If scientists entertain the myth that giant leaps are the everyday happening of science, science funders will expect extraordinary claims in return for funding, and everyone will be disappointed with that game.

Here are a few of the comments in the article that I found very useful to consider:

As BICEP2 clearly demonstrates, most science is a work in progress.

This is something that I try and put across when discussing science and the scientific method with the general public. Sure, science is a human endeavour. Scientists don't like to be wrong, there are politics involved. However, if sufficient evidence arises, scientists will (eventually) revise their model or claim, or even scrap it all together. There is sufficient historical evidence that this has happened over and over, even though the evidence also shows that it doesn't always happen as fast as it should. With technology comes faster and easier communication and therefore increased scrutiny by peers, which hopefully means that this critical introspection by the scientific community is happening faster than in the past.

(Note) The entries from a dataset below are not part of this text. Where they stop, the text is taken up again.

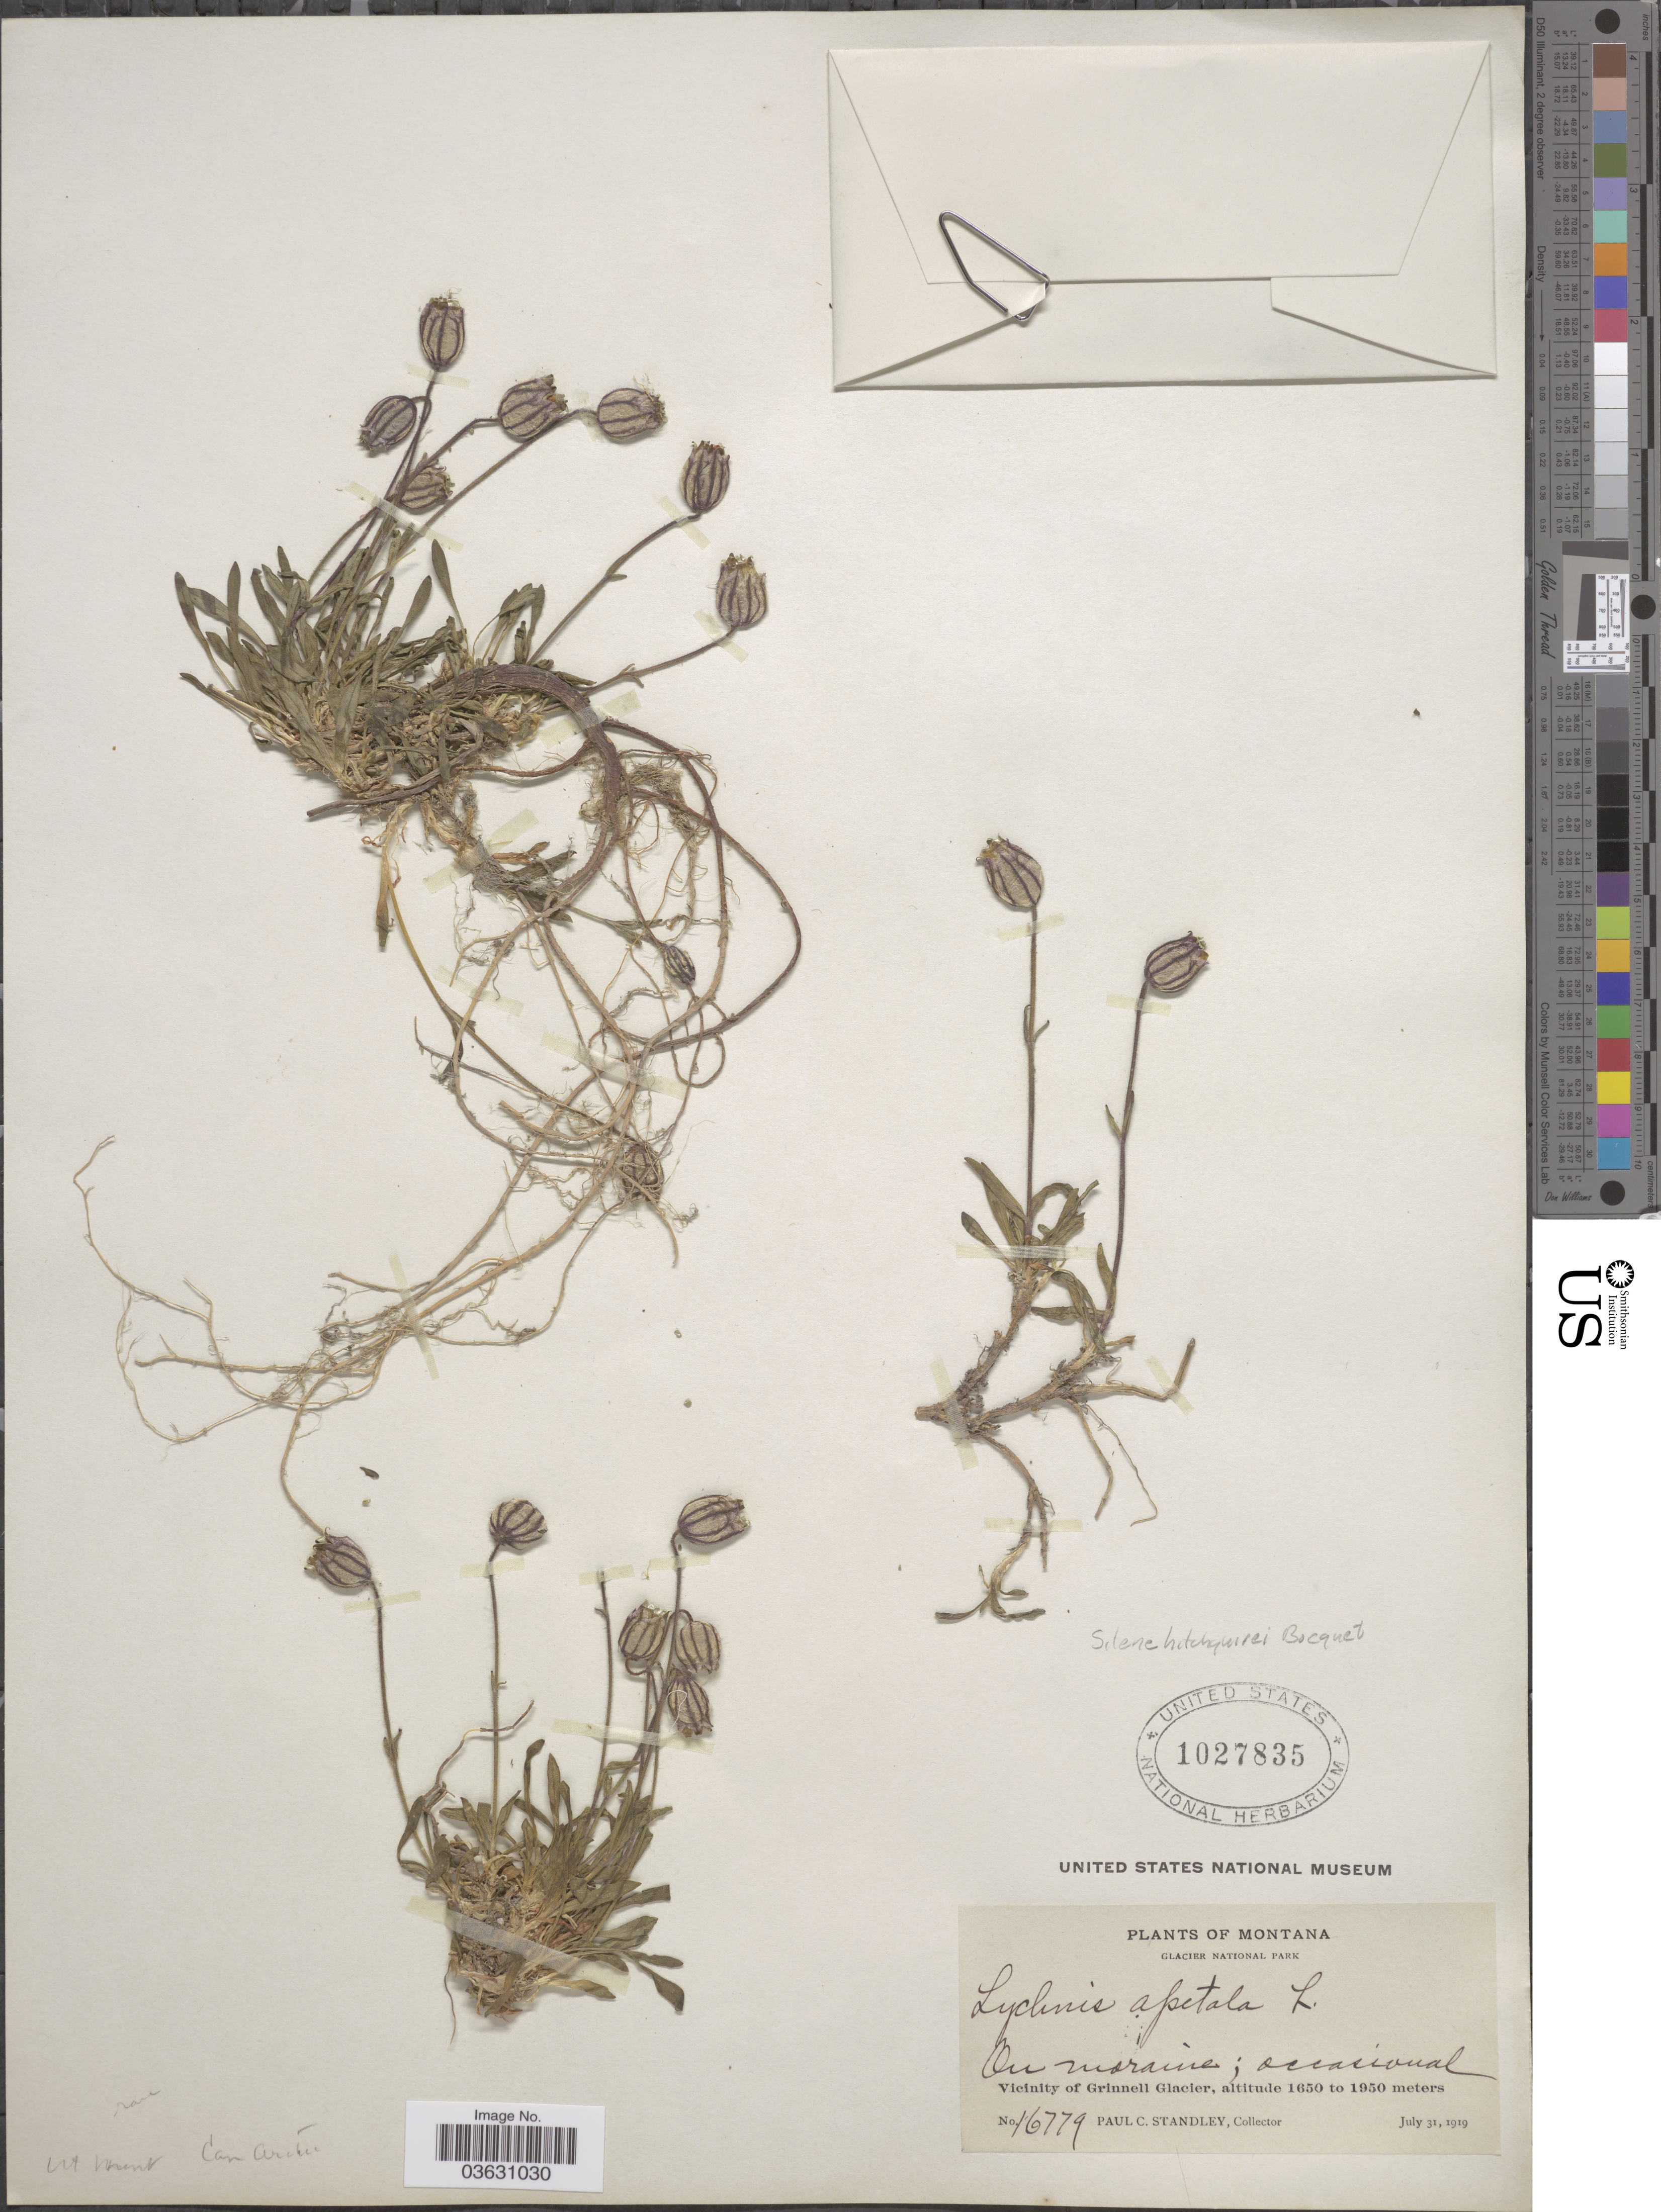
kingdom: Plantae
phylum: Tracheophyta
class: Magnoliopsida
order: Caryophyllales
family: Caryophyllaceae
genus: Silene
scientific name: Silene hitchguirei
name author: Bocquet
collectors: P. C. Standley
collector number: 16779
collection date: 1919-07-31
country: United States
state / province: Montana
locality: Glacier National Park. Vicinity of Grinnell Glacier.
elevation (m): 1650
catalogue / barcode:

What in reality is a long, messy and convoluted process of three steps forward and two steps back is too easily presented as giant leaps between states of confusion and blinding revelation.

This is something I find very frustrating in the portrayal of science in the media, both in the news and especially in films. Giant leaps in science are rare. When they happen, they rely on decades of new technology, and often arise after deep struggles within the scientific community.

However, it is scientists duty to portray science as it is: messy and long-winded. As this article points out, the BICEP2 collaboration was too eager to (literally) pop the champagne bottle, supporting the idea that there had been a giant leap. Similarly, in 2011, the faster-than-light neutrinos controversy was mostly due to the fact that the OPERA team had called for a web cast seminar to announce what they new was probably a bug. Their words were extremely cautious, but then why the advertised web cast seminar?

If scientists entertain the myth that giant leaps are the everyday happening of science, science funders will expect extraordinary claims in return for funding, and everyone will be disappointed with that game.